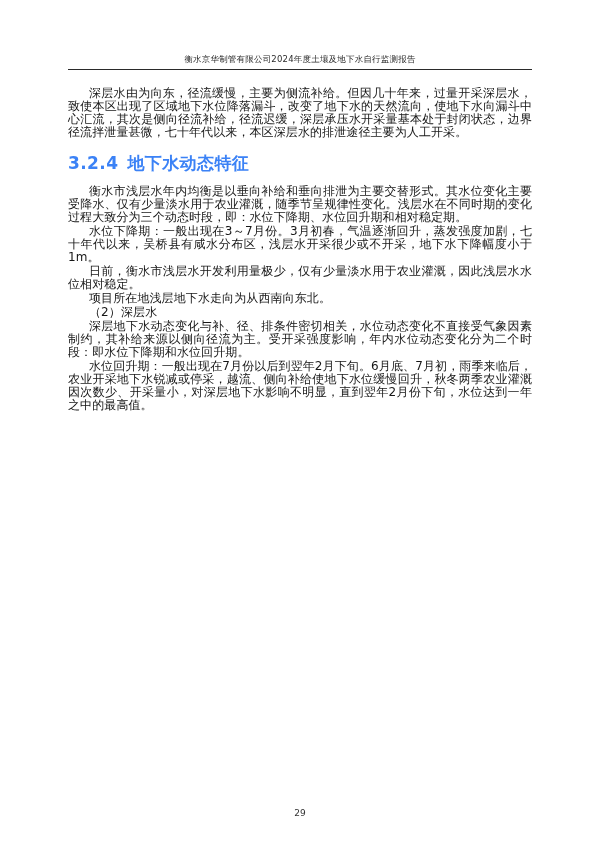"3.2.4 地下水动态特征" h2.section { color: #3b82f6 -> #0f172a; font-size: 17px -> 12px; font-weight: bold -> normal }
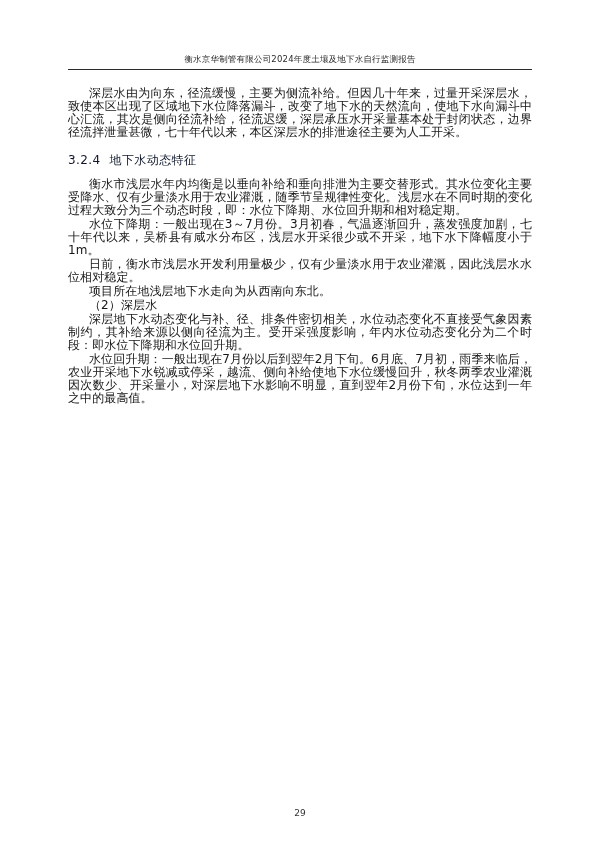"（1）浅层水" p.para { html: none -> <p>（1）浅层水</p> }
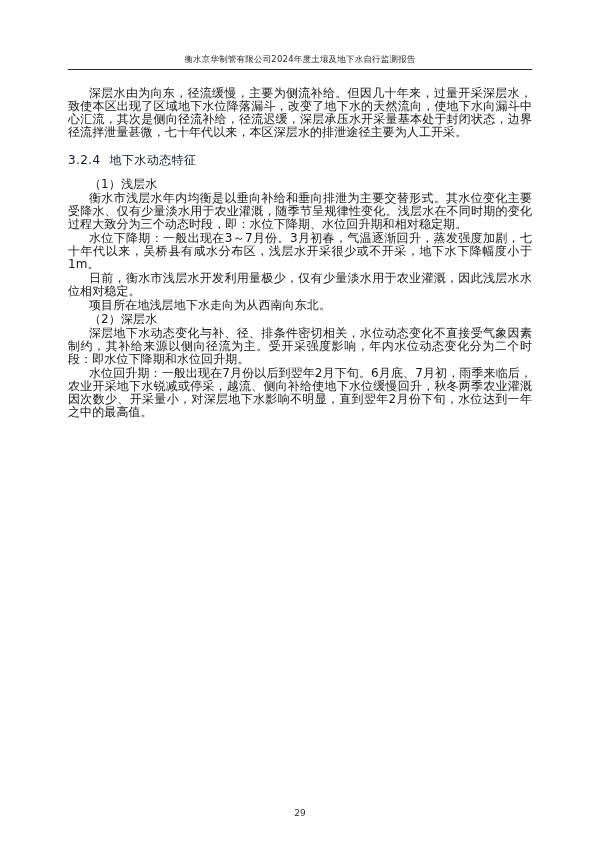"日前，衡水市浅层水开发利用量极少，仅有少量淡水用于农业灌溉，因此浅层水水位相对稳" p.para { order: before "项目所在地浅层地下水走向为从西南向东北。" -> after "项目所在地浅层地下水走向为从西南向东北。" }
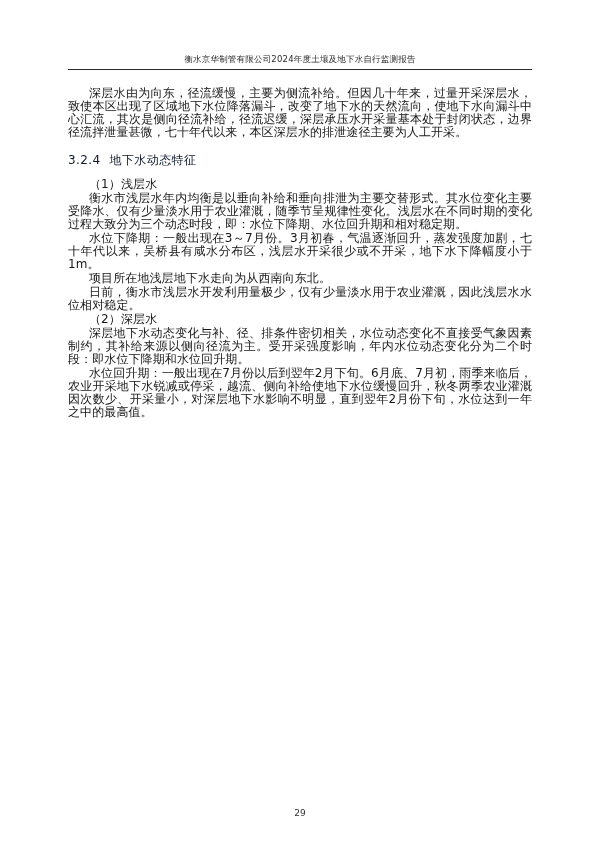"（2）深层水" p.para { html: <p>（2）深层水</p> -> none }
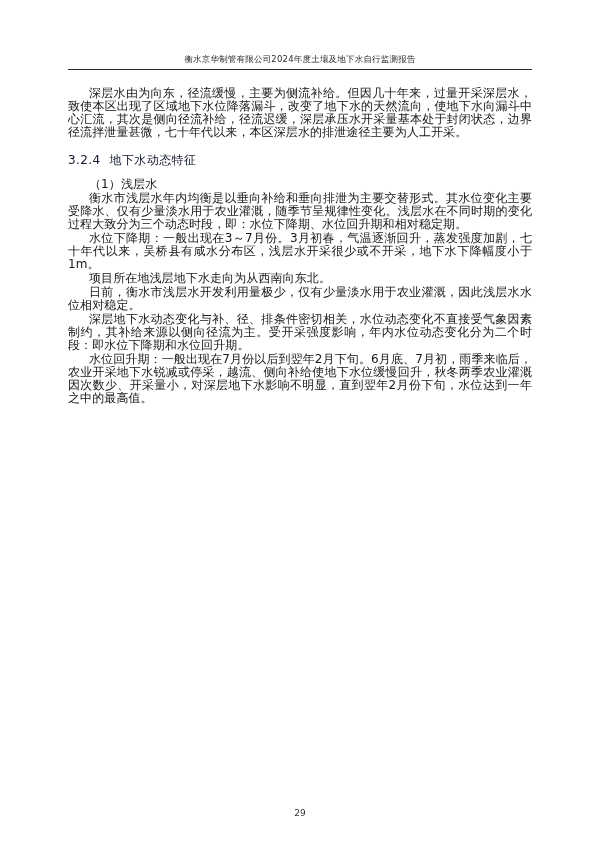"29" .footer { bottom: 52px -> 32px }
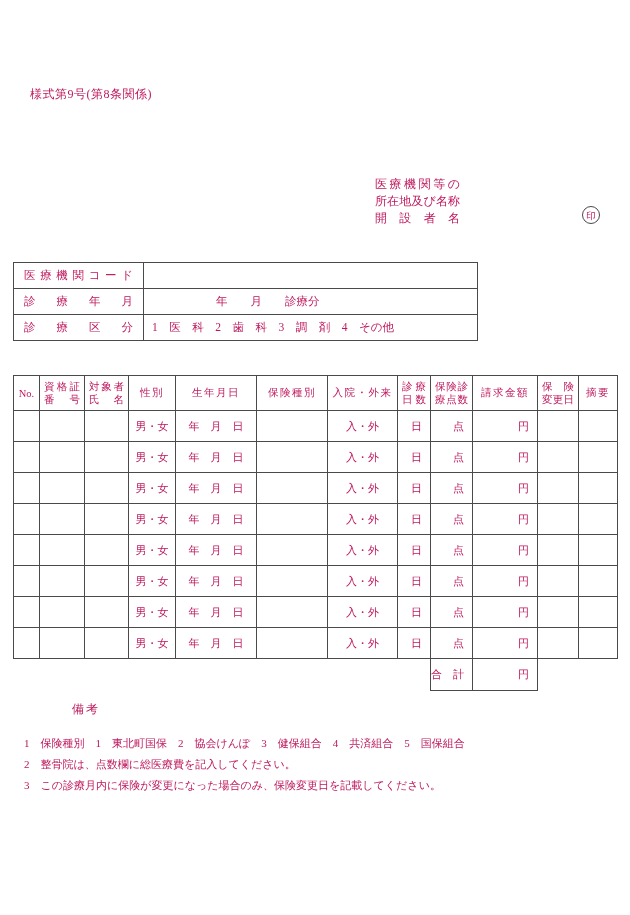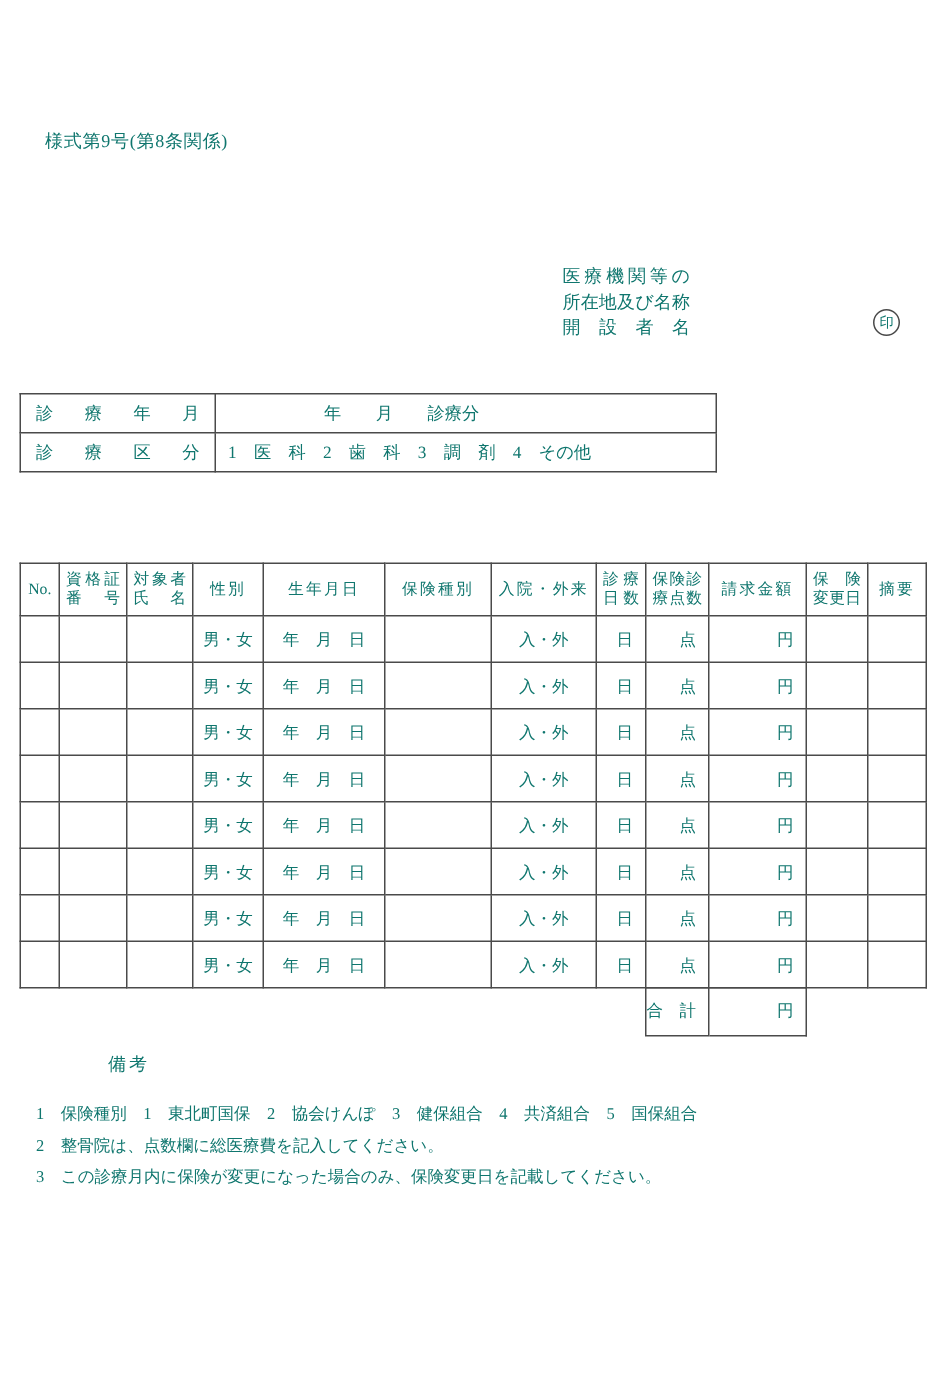"様式第9号(第8条関係)" .page { color: #0f766e -> #be185d }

_What you need to do:_
Can the lines from the one with "html: <p>（2）深层水</p> ->" to the end of the records above be quoted exactly, both ends included, with every picture omitted?

_Answer to this task:_
"（2）深层水" p.para { html: <p>（2）深层水</p> -> none }
"29" .footer { bottom: 52px -> 32px }
"様式第9号(第8条関係)" .page { color: #0f766e -> #be185d }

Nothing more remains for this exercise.